PIRATAGE
Le piratage n’épargne pas les livres québécois
La Presse
Hier le photocopieur, aujourd’hui le pilleur 2.0. Avec la multiplication des tablettes, liseuses et autres supports de lecture numérique, le monde de l’édition est aux prises avec un véritable chamboulement, pour le meilleur et pour le pire. Le pire étant… le piratage, dont a tant souffert l’industrie du disque.
Les vedettes internationales de la plume en sont-elles les uniques victimes ? Détrompez-vous. En écumant le fabuleux monde du web,
a constaté qu’un grand nombre d’œuvres d’écrivains québécois peuvent être téléchargées dans la plus parfaite illégalité.Au fil de nos recherches, nous avons ainsi détecté des titres issus d’un large éventail de maisons d’édition locales, des plus importantes aux plus modestes. La plupart semblent être des fichiers numériques originaux dont la protection a été désactivée.
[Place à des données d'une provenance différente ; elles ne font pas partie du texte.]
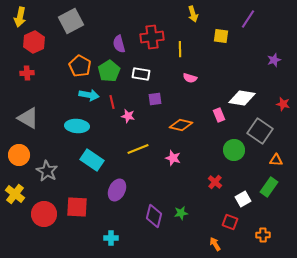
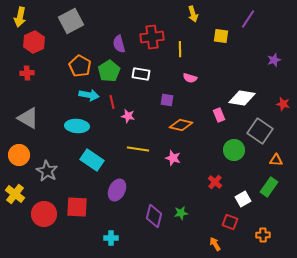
purple square at (155, 99): moved 12 px right, 1 px down; rotated 16 degrees clockwise
yellow line at (138, 149): rotated 30 degrees clockwise
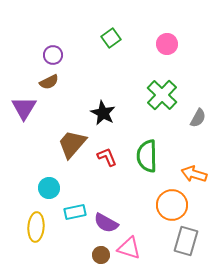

Œuvres classiques, premiers romans, nouveautés… les pirates ne font pas de quartier. Parfois, des dossiers compressés contenant plus d’une centaine de livres ont été constitués.
Bref, un véritable braquage.
Évidemment, l’existence de ces fichiers hors-la-loi n’a pas échappé au radar des maisons d’édition, qui les traquent.
À Québec Amérique, par exemple, une « veille internet » a été mise en place et deux avocats ont, en marge de leurs tâches courantes, le mandat d’envoyer avis et mises en demeure aux propriétaires des sites qui hébergent les livres piratés. Un travail de moine puisque les fichiers réapparaissent régulièrement.
Les éditeurs que nous avons joints sont incapables d’évaluer l’impact du piratage sur leurs affaires. Chez HMH, on indique simplement qu’il n’y a pas eu d’effondrement.
« Les ventes de livres numériques vont bien et ont progressé, même si elles ont atteint un plateau dernièrement », note également Caroline Fortin, directrice générale de Québec Amérique. Signe que ces pratiques n’auraient pas encore miné le milieu, même si l’on reste sur ses gardes : plusieurs éditeurs se montrent réticents à distribuer des exemplaires de presse en format numérique. Leméac n’en vend tout bonnement pas à ses lecteurs; sa directrice générale, Lise Bergevin, juge que les outils de protection du droit d'auteur sont insuffisants.
« On ne va pas se raconter d’histoires, il est temps de sonner l’alarme, lance Richard Prieur, directeur général de l’Association nationale des éditeurs de livres (ANEL). Le marché du livre numérique démarre, au Québec, il n’y pas d’incidence majeure actuellement, mais avec la multiplication des tablettes, il va y avoir une pression. »
« Plus l’offre de livres numériques sera grande, plus le problème va se poser, et ce, dans un avenir rapproché. »
—Richard Prieur, directeur général de l’Association nationale des éditeurs de livres
L’ANEL s’est dotée d’un comité numérique qui assure un suivi et des actions pour contrecarrer le phénomène. « Là où cela risque de faire mal, c’est sur les best-sellers », pressent M. Prieur.
Malgré tout, certains nuancent les sombres perspectives, en raison notamment des caractéristiques propres au monde du livre. « L’offre de livres gratuits a toujours existé, grâce aux bibliothèques. La plupart des nouveautés sont aujourd’hui accessibles en format numérique à la BaNQ », rappelle Arnaud Foulon, vice-président, éditions et opérations du groupe HMH.
De plus, l’acte de consommation du livre est plus complexe, selon le directeur de l’ANEL. Il requiert plus d’engagement que l’écoute d’un morceau de musique. « Les lecteurs, de façon générale, sont mieux instruits et sensibilisés par rapport au droit d’auteur. Cela joue en notre faveur », avance-t-il.
Suffisamment pour échapper aux dégâts essuyés par l’industrie de la musique ? Réponse dans les prochains chapitres de l’ère numérique.